AIM OF THE EXERCISE:
Copy out the part of the dance studio article that begins at the words "When Skaggs arrived" and stops after "term performance broadly.", putting "dilemma" wherever "conundrum" appears.

PASSAGE:
New Dance Space to Benefit Performers
Campus News
by Jordan McCord '10
June 29, 2010
Sarah Skaggs (seated) is eager to see the completion of the new dance space in the former great room of 25-27 West High St. Dancers are from left: Ryan Koons ’10, Andrew Kamerosky ’10, Erica Pitcairn ’10 and Anna Ciriani Dean ’12.A liberal-arts education can serve as an ultimate interactive performance. This fall, the Theatre & Dance Department will help reinforce this truism by opening a multifaceted dance studio and living space in the heart of downtown Carlisle.
In an effort to create more space for the art of dance and performance, the college will transform an existing space into The Site, a place for students interested in the practice and study of performance.
This summer, work will begin in the great room of the college’s 25-27 W. High St. apartments to create a 45-feet-long, 30-feet-wide dance studio. The Site studio will accommodate all the co-curricular and extracurricular dance groups on campus, and the third floor of 25-27 W. High St. will house students who would like their artistic conversations to spill over into their living space.
“The goal is to bring academic conversation into performance space; we are looking at new ways to produce culture that aren’t necessarily traditional ways,” said Sarah Skaggs, assistant professor of dance.
When Skaggs arrived on campus two years ago she encountered a space conundrum, with dancers practicing in a small room in the basement of the HUB and a dance house at 417 W. Louther St. that could accommodate only five students. The Site will not only enhance the dance program but create an interdisciplinary space that will serve students interested in any type of performance art, defining the term performance broadly.

DATA:
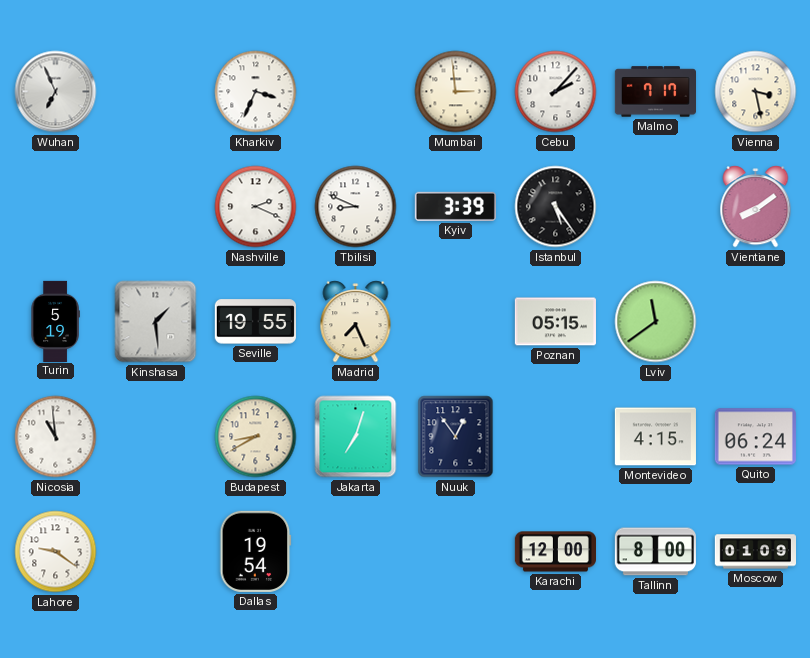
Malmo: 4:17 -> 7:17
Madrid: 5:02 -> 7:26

EXERCISE SOLUTION:
When Skaggs arrived on campus two years ago she encountered a space dilemma, with dancers practicing in a small room in the basement of the HUB and a dance house at 417 W. Louther St. that could accommodate only five students. The Site will not only enhance the dance program but create an interdisciplinary space that will serve students interested in any type of performance art, defining the term performance broadly.